How to get RACF information in CICS region

CICS doesn’t supply much access directly to RACF info via the API. But there is a supported way to obtain a lot of RACF information about the current user. And it can be done in plain ol’ COBOL.

EXEC CICS ADDRESS ACEE will provide access to the RACF ACEE control block. (ACEE stands for Access Control Environment Element. Maybe it will come up in a trivia question some day. Probably not. The important thing to know is that it is a block of storage containing RACF information which can be addressed from application programs.) From there, it is possible to easily obtain the user’s primary RACF group and the user’s name (as it is recorded in RACF).

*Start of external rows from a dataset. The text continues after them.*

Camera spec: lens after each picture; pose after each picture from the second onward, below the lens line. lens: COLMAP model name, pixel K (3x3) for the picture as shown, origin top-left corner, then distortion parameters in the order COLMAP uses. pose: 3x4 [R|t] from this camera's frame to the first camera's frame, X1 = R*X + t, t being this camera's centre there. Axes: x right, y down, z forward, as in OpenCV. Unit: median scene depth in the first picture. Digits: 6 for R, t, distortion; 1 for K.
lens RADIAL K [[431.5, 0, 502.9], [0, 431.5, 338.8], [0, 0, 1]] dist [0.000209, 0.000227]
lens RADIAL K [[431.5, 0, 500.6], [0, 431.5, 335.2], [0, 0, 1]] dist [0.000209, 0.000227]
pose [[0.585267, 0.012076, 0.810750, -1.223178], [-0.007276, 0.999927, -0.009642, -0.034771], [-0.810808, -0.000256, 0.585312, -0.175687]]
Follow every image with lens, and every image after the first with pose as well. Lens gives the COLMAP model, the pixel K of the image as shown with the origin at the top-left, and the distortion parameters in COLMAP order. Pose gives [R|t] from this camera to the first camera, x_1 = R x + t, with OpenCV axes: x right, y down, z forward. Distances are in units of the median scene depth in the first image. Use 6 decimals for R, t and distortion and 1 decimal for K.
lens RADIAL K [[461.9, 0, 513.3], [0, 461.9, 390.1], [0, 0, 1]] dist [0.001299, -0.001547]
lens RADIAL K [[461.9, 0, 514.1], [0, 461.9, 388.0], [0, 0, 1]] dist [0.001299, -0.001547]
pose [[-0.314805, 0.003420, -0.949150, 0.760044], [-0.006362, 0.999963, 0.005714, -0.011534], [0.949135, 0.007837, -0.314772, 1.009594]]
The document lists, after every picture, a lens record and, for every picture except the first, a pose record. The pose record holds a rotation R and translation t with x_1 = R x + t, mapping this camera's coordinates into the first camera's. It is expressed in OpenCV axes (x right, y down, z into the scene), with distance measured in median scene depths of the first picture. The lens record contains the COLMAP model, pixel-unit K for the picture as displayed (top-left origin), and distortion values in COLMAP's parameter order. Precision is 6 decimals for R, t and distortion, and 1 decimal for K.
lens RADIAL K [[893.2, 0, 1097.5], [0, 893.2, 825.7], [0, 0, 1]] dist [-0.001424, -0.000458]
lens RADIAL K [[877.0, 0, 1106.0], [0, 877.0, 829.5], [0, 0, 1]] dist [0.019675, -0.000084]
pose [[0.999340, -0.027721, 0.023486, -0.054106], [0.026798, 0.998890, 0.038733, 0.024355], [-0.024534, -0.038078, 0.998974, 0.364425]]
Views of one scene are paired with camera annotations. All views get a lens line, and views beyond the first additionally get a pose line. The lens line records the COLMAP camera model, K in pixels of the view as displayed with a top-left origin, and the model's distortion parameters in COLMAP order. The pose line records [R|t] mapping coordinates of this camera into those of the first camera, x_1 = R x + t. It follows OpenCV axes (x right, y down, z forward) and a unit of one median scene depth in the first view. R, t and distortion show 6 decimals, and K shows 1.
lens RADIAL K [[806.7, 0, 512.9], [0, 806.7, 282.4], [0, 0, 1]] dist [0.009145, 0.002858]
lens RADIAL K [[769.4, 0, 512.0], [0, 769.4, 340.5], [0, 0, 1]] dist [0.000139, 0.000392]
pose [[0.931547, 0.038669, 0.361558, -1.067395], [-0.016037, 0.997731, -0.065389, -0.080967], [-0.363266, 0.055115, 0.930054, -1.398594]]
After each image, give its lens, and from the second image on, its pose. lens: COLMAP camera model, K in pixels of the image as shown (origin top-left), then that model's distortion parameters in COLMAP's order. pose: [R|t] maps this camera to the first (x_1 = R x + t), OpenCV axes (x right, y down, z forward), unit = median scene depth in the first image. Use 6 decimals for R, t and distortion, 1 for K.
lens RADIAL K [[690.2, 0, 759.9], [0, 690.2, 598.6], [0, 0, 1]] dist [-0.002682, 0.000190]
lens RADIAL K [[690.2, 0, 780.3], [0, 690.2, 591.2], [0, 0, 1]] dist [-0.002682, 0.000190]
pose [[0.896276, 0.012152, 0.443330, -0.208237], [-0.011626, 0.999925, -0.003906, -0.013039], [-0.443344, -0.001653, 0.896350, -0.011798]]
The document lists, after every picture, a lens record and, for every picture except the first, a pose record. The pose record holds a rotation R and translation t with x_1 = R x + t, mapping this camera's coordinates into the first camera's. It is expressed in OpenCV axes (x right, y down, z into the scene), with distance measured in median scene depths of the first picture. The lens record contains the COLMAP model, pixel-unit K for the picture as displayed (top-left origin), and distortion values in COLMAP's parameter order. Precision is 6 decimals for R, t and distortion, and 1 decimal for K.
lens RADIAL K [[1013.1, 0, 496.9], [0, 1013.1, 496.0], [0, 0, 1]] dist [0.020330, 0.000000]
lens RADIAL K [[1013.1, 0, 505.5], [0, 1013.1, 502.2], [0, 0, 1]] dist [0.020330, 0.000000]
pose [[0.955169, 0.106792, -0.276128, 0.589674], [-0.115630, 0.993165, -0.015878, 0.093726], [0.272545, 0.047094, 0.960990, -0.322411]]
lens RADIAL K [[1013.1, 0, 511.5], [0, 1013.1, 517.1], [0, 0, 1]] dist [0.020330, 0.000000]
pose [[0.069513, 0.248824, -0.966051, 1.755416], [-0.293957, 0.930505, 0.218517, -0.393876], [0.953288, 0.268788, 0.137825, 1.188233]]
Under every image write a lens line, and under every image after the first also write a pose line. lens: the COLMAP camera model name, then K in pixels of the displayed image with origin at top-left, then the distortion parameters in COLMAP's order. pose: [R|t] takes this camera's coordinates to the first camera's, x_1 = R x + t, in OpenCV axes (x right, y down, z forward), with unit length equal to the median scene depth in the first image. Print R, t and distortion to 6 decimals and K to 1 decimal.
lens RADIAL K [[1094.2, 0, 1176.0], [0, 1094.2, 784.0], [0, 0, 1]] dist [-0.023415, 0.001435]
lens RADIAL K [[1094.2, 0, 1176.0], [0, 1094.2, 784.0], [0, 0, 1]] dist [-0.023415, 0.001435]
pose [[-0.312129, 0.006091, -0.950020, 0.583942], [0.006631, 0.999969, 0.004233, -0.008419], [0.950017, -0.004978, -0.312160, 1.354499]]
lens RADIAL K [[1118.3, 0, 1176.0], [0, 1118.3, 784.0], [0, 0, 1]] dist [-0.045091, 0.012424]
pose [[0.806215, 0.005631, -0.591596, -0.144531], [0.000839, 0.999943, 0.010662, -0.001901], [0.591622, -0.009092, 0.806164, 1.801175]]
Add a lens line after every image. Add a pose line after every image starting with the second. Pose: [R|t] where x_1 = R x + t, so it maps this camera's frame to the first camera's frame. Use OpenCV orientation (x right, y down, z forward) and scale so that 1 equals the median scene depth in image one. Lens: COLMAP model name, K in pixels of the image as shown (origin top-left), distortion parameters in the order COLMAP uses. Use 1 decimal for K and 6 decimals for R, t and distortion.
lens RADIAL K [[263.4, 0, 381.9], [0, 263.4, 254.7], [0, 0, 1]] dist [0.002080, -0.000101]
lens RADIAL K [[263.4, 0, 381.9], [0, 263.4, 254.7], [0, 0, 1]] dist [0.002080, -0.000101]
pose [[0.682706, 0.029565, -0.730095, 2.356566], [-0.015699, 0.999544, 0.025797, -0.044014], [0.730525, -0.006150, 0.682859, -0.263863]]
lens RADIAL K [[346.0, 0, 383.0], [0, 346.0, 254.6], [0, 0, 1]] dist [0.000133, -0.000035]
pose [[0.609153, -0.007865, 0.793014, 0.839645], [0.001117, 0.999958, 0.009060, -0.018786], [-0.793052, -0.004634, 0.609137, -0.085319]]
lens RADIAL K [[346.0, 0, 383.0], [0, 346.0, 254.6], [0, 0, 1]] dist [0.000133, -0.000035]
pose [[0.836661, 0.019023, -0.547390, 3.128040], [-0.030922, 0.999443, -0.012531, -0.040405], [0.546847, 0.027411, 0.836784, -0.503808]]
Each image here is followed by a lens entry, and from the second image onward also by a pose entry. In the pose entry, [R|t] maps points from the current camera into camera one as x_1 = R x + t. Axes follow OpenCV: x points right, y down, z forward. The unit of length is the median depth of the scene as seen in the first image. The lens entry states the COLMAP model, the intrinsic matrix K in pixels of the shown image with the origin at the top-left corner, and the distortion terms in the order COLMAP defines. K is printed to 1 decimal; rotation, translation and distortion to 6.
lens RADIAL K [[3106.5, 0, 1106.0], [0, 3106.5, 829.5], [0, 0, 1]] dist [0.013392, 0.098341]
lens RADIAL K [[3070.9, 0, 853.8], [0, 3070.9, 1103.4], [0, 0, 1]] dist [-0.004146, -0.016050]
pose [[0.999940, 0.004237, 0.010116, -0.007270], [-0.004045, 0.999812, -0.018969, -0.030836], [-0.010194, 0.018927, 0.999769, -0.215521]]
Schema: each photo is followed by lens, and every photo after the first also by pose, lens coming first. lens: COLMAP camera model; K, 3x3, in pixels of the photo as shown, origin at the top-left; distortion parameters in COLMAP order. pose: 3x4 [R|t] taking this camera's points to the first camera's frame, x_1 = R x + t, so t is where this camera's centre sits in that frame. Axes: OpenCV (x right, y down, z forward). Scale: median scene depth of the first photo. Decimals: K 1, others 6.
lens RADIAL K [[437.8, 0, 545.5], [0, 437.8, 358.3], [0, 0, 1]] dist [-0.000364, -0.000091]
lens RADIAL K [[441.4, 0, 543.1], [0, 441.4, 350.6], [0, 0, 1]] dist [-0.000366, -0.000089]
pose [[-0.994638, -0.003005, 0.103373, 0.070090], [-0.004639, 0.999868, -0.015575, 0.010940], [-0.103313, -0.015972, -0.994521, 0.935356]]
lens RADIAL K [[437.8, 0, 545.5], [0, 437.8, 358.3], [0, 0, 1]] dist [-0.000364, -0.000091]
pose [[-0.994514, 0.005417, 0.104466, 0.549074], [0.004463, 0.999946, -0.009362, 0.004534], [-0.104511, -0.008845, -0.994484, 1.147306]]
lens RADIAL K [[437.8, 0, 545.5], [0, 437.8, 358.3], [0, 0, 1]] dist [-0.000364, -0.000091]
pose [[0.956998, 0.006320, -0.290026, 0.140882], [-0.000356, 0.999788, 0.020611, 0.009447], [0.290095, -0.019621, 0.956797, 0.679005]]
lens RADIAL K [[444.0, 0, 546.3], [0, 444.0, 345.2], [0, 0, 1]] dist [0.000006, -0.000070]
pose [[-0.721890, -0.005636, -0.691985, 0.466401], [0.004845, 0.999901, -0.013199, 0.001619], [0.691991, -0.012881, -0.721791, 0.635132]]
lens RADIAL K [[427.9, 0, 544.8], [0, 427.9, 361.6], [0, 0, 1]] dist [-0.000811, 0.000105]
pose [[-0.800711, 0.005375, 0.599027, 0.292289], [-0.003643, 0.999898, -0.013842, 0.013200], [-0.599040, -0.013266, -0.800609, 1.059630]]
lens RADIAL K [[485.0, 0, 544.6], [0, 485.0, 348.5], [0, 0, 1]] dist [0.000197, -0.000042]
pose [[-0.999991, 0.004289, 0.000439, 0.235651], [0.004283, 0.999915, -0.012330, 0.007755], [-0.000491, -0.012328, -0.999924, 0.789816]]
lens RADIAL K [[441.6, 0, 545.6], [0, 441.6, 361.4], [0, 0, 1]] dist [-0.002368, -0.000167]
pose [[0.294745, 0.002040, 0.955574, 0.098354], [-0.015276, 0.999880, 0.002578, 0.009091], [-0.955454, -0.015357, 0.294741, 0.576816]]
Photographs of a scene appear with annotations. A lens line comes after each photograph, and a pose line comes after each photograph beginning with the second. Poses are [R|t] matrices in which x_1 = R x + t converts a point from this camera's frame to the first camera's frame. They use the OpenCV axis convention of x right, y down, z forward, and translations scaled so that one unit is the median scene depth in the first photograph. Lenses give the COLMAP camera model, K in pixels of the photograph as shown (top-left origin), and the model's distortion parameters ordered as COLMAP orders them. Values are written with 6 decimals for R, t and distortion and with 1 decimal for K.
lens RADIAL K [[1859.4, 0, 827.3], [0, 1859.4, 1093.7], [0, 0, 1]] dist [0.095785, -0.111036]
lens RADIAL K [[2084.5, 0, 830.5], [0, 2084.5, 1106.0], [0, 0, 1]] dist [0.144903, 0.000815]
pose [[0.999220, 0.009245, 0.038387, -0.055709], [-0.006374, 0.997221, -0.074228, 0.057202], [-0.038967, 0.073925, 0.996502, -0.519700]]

The layout of the ACEE control block is documented in SYS1.MACLIB(IHAACEE). Unfortunately, there is not a COBOL copybook provided, so to access this information in a COBOL program, we have to code our own storage definitions. The following are based on SYS1.MACLIB(IHAACEE):

Define these in Linkage area
01 ACEE.
05 FILLER PIC X(021).
05 ACEEUSRI PIC X(008).
05 FILLER PIC X(001).
05 ACEEGRPN PIC X(008).
05 FILLER PIC X(062).
05 ACEEUNAM-POINTER USAGE IS POINTER.
01 ACEE-USER-NAME.
05 FILLER PIC X(001).
05 ACEEUNAM PIC X(020).

And we need a piece of miscellaneous working storage to hold a pointer:

77 WS-ACEE-ADDR-POINTER USAGE IS POINTER.
Now, if we execute the following, we’ll have the address of the ACEE control block in that pointer:

EXEC CICS
ADDRESS ACEE (WS-ACEE-ADDR-POINTER)
END-EXEC.
And then the following commands will make the RACF information addressable by our storage definitions:

SET ADDRESS OF ACEE TO WS-ACEE-ADDR-POINTER.
SET ADDRESS OF ACEE-USER-NAME TO ACEEUNAM-POINTER.
Now we have the user’s RACF id in ACEEUSRI, the user’s primary RACF group in ACEEGRPN, and the user’s name in ACEEUNAM. Very simple – just a matter of knowing how to address the information.

In a future post, we’ll continue this and see how we can obtain all of the RACF groups to which the user’s RACF id is connected.